The Court finds that there were reasonable grounds for this appeal.
We order that a special mandate issue out of this Court, directing the Wadsworth Municipal Court, County of Medina, State of Ohio, to carry this judgment into execution. A certified copy of this journal entry shall constitute the mandate, pursuant to App. R. 27.
Immediately upon the filing hereof, this document shall constitute the journal entry of judgment, and it shall be file stamped by the Clerk of the Court of Appeals at which time the period for review shall begin to run. App. R. 22(E). The Clerk of the Court of Appeals is instructed to mail a notice of entry of this judgment to the parties and to make a notation of the mailing in the docket, pursuant to App. R. 30.
Costs taxed to appellee.
Exceptions.
Whitmore, P.J., Moore, J., concurs.
Notes
Concurrence Opinion
{¶ 20} While I concur in the majority's ultimate determination, I would reverse on other grounds.
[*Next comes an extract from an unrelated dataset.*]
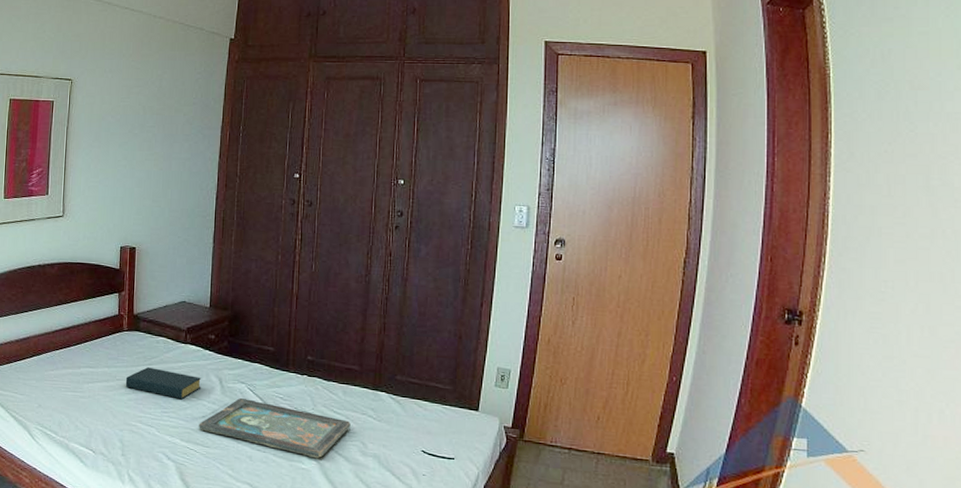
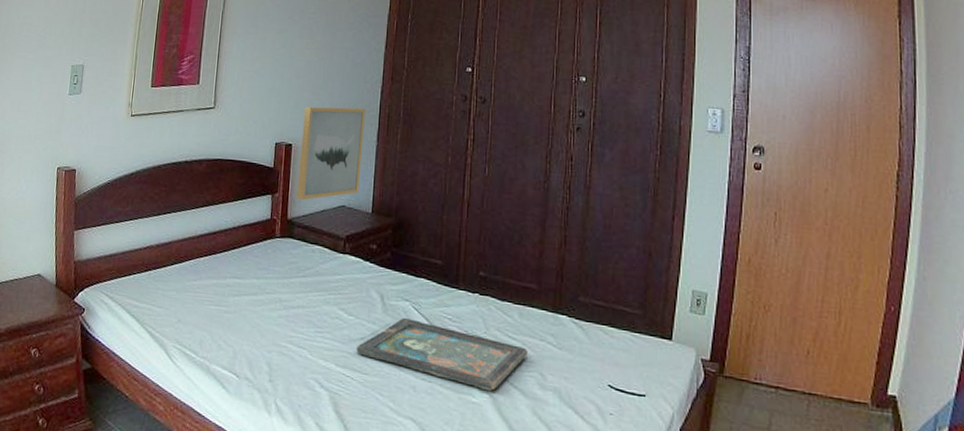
hardback book: present [125,367,202,400] -> none [275,280,361,318]
wall art: none [141,212,202,298] -> present [296,106,365,201]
{¶ 21} I do not feel that this Court needs to reach the issue of whether appellant has a constitutional privilege to shut his door on the officer, as I believe no probable cause existed to believe that appellant had obstructed official business. First, appellant did not unequivocally deny the officer entry into his home. He invited the officer to another door, which the officer rightfully declined. Once appellant shut the door, he continued to cooperate with the officer, speaking through the door. Accordingly, I do not believe that probable cause existed to determine that appellant had hampered or impeded the officer's official duties. R.C.